__PASSAGE SHOWN__:
Saint Augustine of Hippo is considered on of the greatest Christian thinkers of all time and the Doctor of the Church.
Learn More: Saint Augustine

Dec 9th 2013 new
(quote) Paul-1022284 said: We do believe the Eastern Orthodox and Protestants to be Christians in virtue of their baptism, but not having access to all the things Jesus Christ has taught.

If Protestants and Eastern Orthodox seek the truth with sincerity, they can be saved, if they, through no fault of their own did not know that the Catholic Church was the Church of Christ.

It is Catholic teaching that baptized non-Catholics are in a real way incorporated into the Catholic Church, albeit not in a visible fashion. Those who realize that the Catholic Church is the Church of Christ, however, are obligate to become full, visible members of the Church, either through the reception of the Mystery (Sacrament) of Chrismation (for Protestants) or a declaration of faith (for Eastern Orthodox), the form of the latter being up to the bishop.

On a more positive spin, if someone believes this Holy Church to be of Christ, why would he or she not want to be in it?
Precisely, Paul.

I'm an RCIA candidate who is obligated to pursue truth, and this is where that has led me. Invincible ignorance is a rather easy defense in the US for why one would not consider Catholicism. But, well, some people do eventually get it. I'm glad to be an it-getter.

If the presuppositions we have before we open the Bible tend to bias, if not almost predetermine, the conclusions we draw when we close the Bible, then how can anyone possibly be right? People do not listen to sound arguments. Have you ever debated someone, won the debate, and then because of it actually convinced your opponent? That almost never happens.

There must be something out there that can bypass our confirmation bias. Cue the Magisterium. Bingo.
Dec 9th 2013 new
(quote) Alex-789274 said: There have been a number of threads recently touching on the question of whether people who are not visible members of the Church are saved. Someone somewhere raised the question: why should anyone convert to Catholicism if they can be saved outside of the Church, especially when you consider that being a devout Catholic is harder than remaining irreligious.

I do not know the direct answer to this question.

The only response I know is that from about 1550-1950 virtually all social, economic, and scientific progress came out of Catholic/Protestant countries. Prior to 1550 there were some advances outside of Catholic Europe and since then the benefits of the advances have spread around the world.

However, this answer allows for Protestantism and does not explain why an individual should convert.
This is an old thread with a great question that should be kept alive.

__EXERCISE REQUIREMENTS__:
1. Answer these about the thread on salvation outside the Catholic Church, one line each:
(a) Through what do Protestants become full, visible members of the Church, according to Paul's quoted post?
(b) What does the RCIA candidate say can bypass confirmation bias?
(c) Alex's quoted post says virtually all social, economic, and scientific progress came out of Catholic/Protestant countries during what span of years?
2. Reproduce word for word the stretch of the thread on salvation outside the Catholic Church from "If Protestants and" through "to be in it?".
3. Carry on the thread on salvation outside the Catholic Church with the next part, starting after its last sentence.

__STORED DATA__:
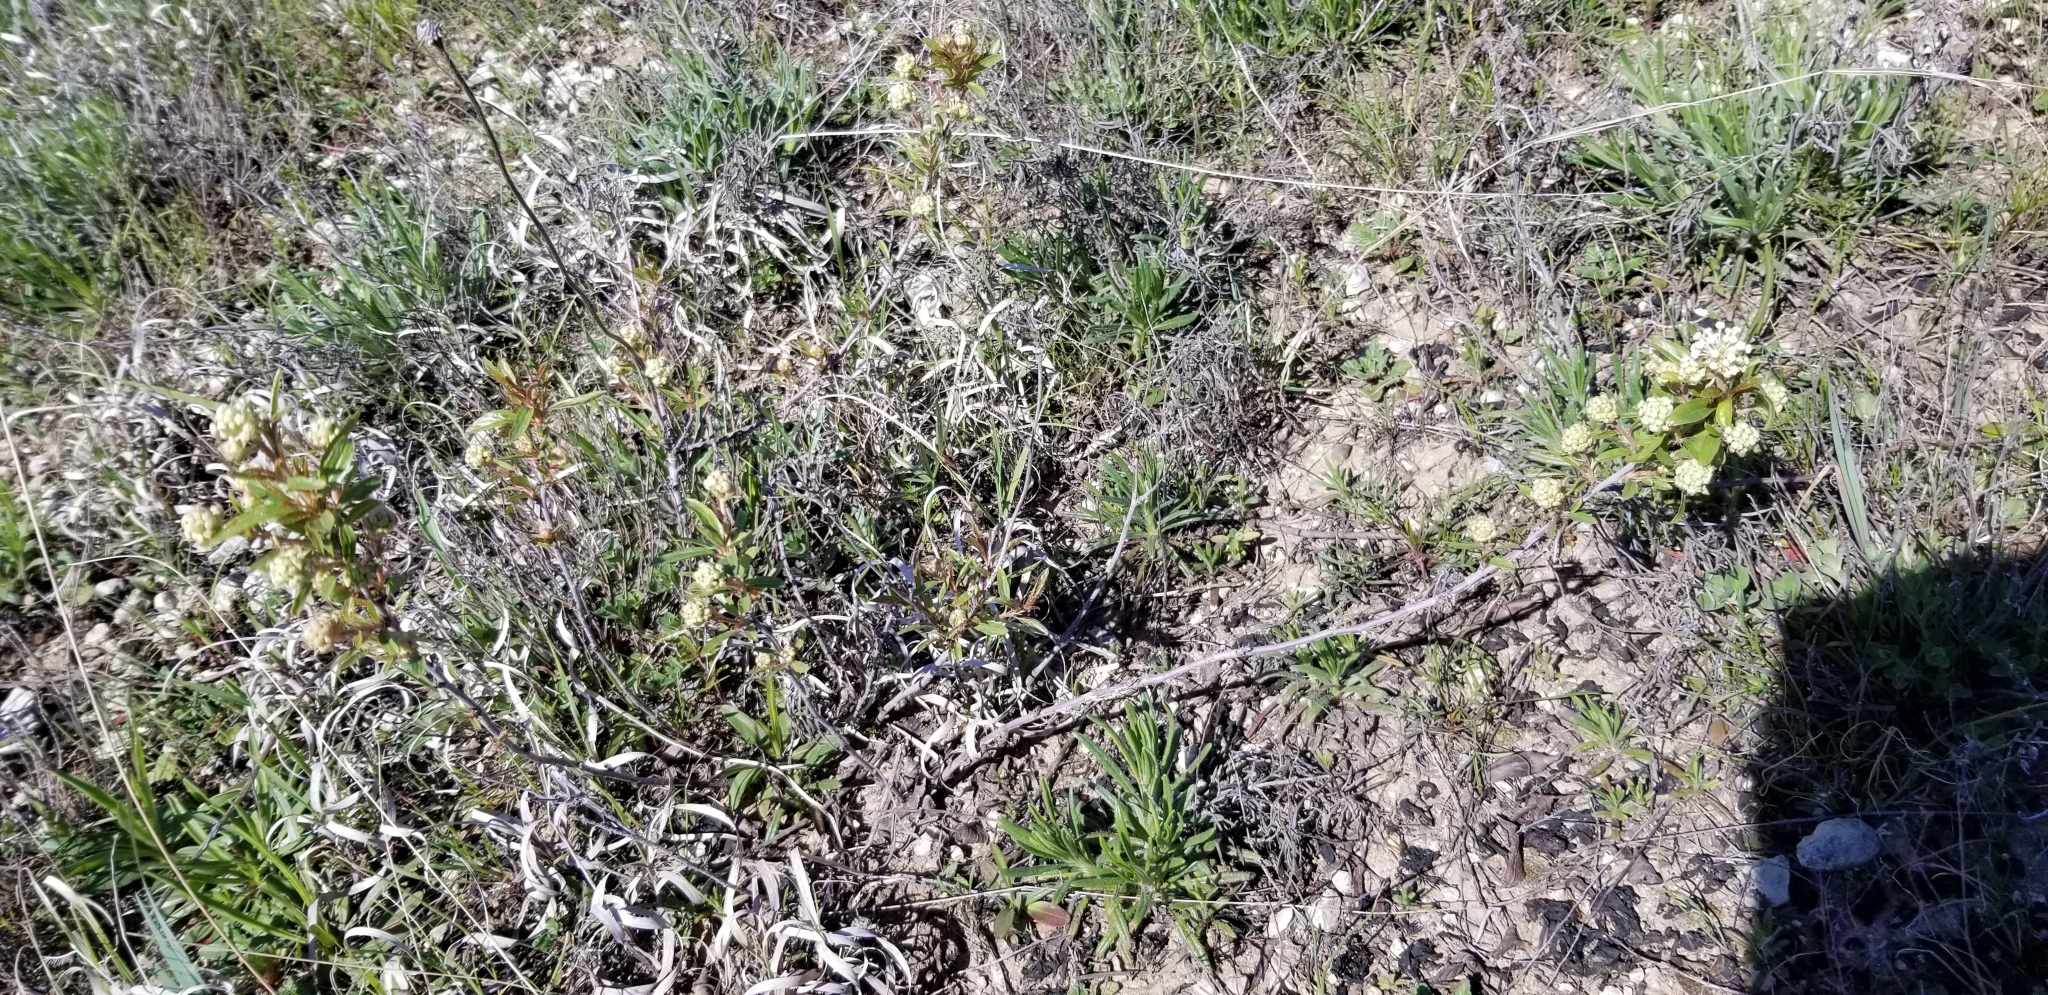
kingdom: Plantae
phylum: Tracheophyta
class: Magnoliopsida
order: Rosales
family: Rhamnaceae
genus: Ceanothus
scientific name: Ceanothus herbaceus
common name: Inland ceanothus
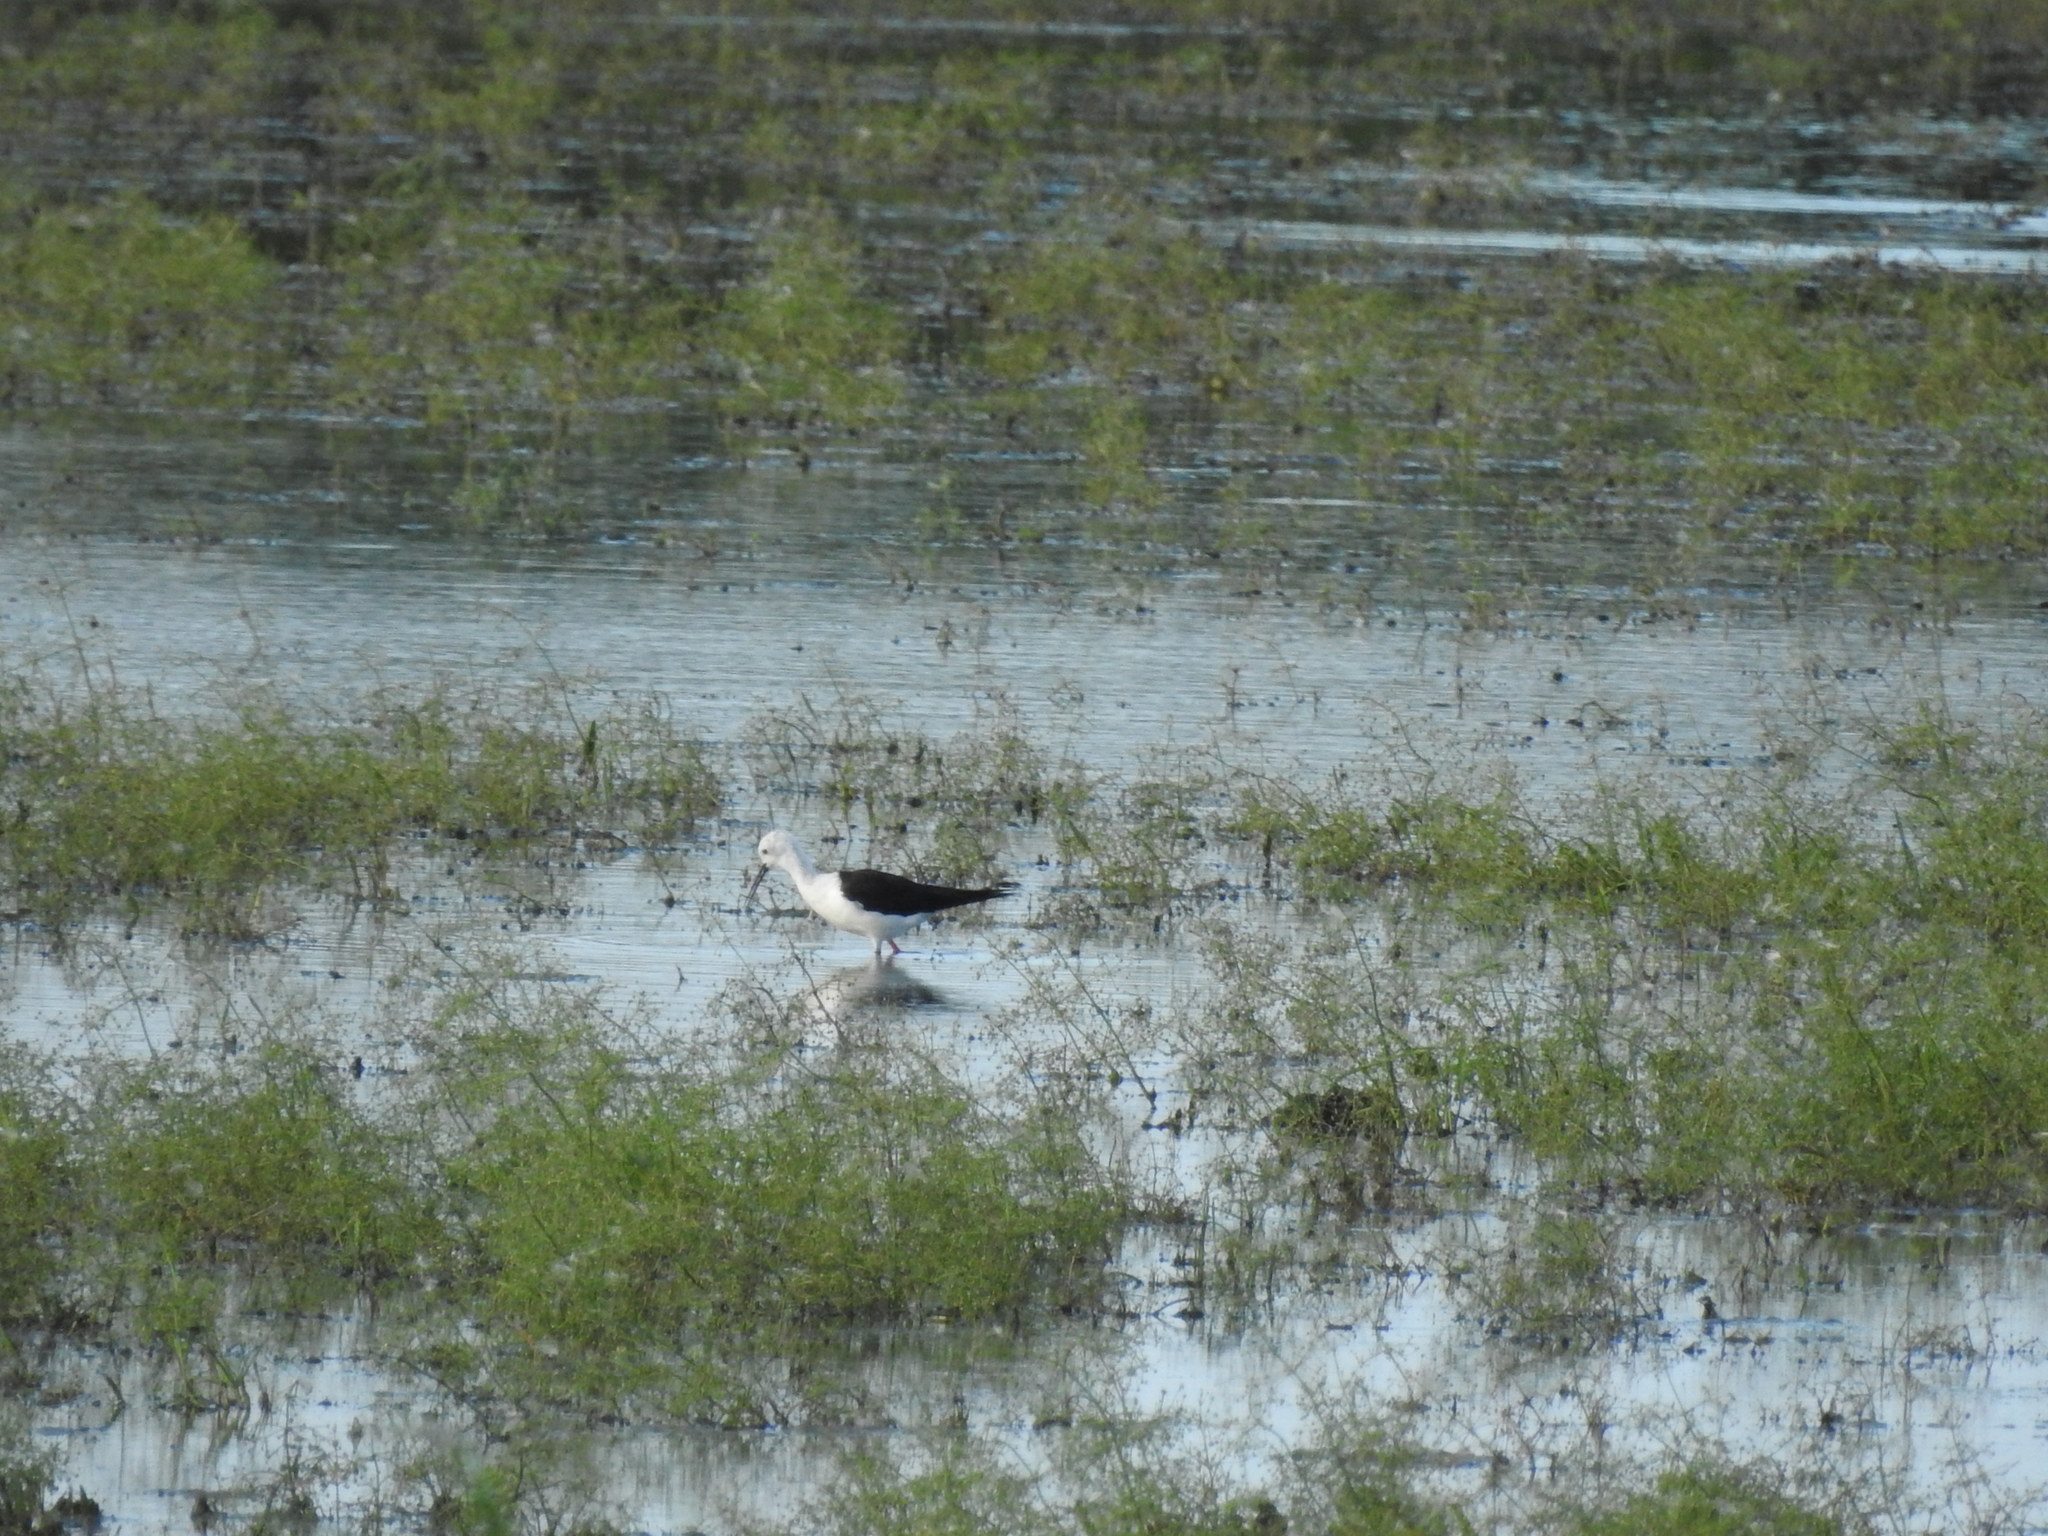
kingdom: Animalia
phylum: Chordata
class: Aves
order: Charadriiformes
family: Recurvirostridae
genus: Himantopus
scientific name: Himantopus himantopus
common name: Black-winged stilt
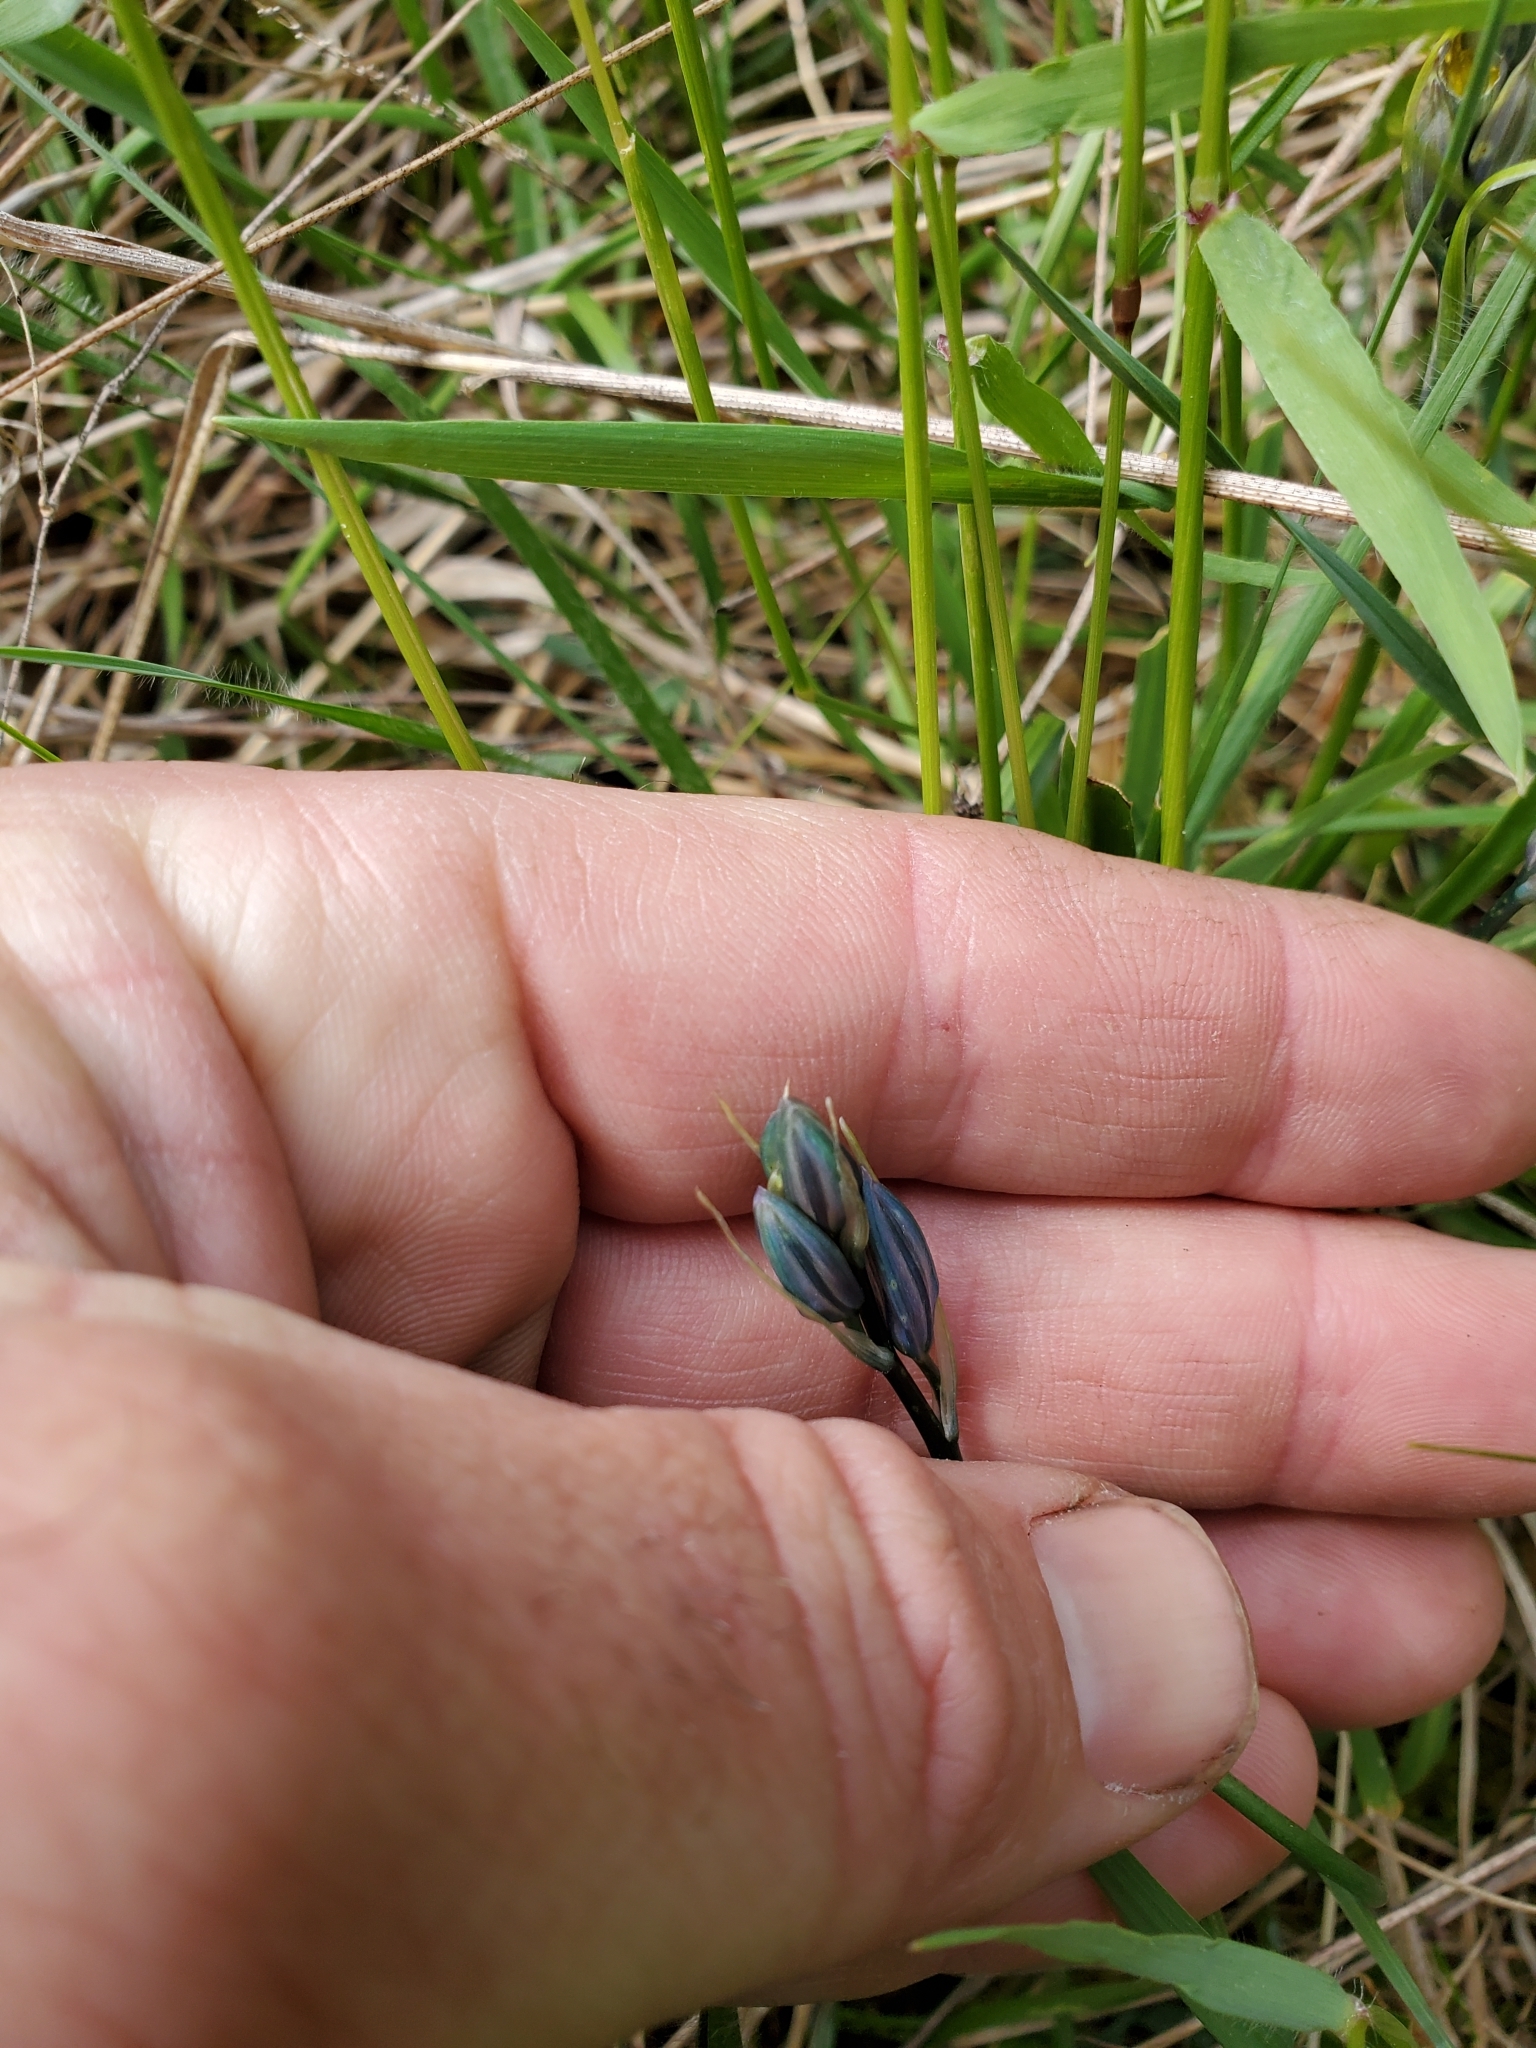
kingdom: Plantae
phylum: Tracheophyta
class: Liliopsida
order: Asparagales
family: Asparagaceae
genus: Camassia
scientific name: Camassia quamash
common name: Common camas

__ANSWERS TO THE TASKS__:
1.
(a) Through the reception of the Mystery (Sacrament) of Chrismation.
(b) The Magisterium.
(c) From about 1550 to 1950.

2.
If Protestants and Eastern Orthodox seek the truth with sincerity, they can be saved, if they, through no fault of their own did not know that the Catholic Church was the Church of Christ.

It is Catholic teaching that baptized non-Catholics are in a real way incorporated into the Catholic Church, albeit not in a visible fashion. Those who realize that the Catholic Church is the Church of Christ, however, are obligate to become full, visible members of the Church, either through the reception of the Mystery (Sacrament) of Chrismation (for Protestants) or a declaration of faith (for Eastern Orthodox), the form of the latter being up to the bishop.

On a more positive spin, if someone believes this Holy Church to be of Christ, why would he or she not want to be in it?

3.
According to Catholic Theologians like Jordan Aumann, "Salvation" is not the ultimate end of our lives. Along with salvation, sanctification (holiness, the perfection of love)), it is a proximate end.

The ultimate end is the glory of God!

As Pope Francis echoes all his predecessors in Evangelii Guadium, one's own personal salvation and sanctification is too narrow, short-sightedand individualistic.

The glory of God includes all of mankind fully alive.

So, this changes the question considerably. If the question includes the proximate goals of slavation and sanctification and the ultimate goal of the greater glory of God, extending glory to all our neighbors, then one will desire to have the best and fullest possible means of truth and grace on earth.

To do otherwise would be a very poor king, steward or builder and fall short of the glory of God.

Dec 9th 2013 new
(quote) Chelsea-743484 said: There is no good reason to convert to Catholicism if one can be saved in his protestations against the Catholic Church (as a protestant). Really, if I can be saved as a protestant, and I enjoy fornication and abortion and birth control, which some protestant sects allow...then I should be a protestant. This should also, by logic, allow for a Catholic to join the protestation against Rome, and save himself as a protestant. Does this make sense?
But the teaching is not that anyone outside the Church will be saved, but that they might be saved.

The possibility that one might be saved even if they are not Catholic comes with a lot of ifs, which can be hard to achieve in today's world.

To even have the possibility, not certainty, of being saved while being out of the Church requires that the person be invincible ignorant of the Faith. That is, that through no fault of their own they are completely ignorant of the Church and its teachings and that the route to the required knowledge must, through no fault of their own, be closed to. them.

That alone is almost impossible to achieve, at least in the developed nations of the world where some measure of freedom to information exists.

Assuming a person meets that difficult hurdle successfully, the other requirements kick in. They must achieve an adherence to the natural law written in the hearts of every person. That in itself is difficult for any human being.

Interestingly enough, however, that is, in many ways easier to achieve, than the standard by which as conscience member of the Church must achieve. Because, in Christ's own words (paraphrased), frokm he who has much, much will be required.

But assuming a person achieves all these requirements, the Church still does not say that they will be saved. It says they MAY BE saved, leaving their salvation to the mercy of an all knowing, just and merciful God.

So, if a person was born and raised Catholic with at least a basic foundation and understanding in the Faith, they must remain in the Faith, and obey God's Laws and the laws of His Church in order to achieve salvation. As you describe a person in the last three sentences, that person would have condemned themselves to hell, because they would have knowingly, and willingly, separated themselves from God. Whereas, the person born Protetsant and who meets all the requirements stated above, might achieve salvation.
Dec 11th 2013 new
(quote) Jack-752986 said: There is the quite lovely essay:

Why I am a Catholic (at
By G.K. Chesterton

___________________ "The Christian ideal has not been tried and found wanting.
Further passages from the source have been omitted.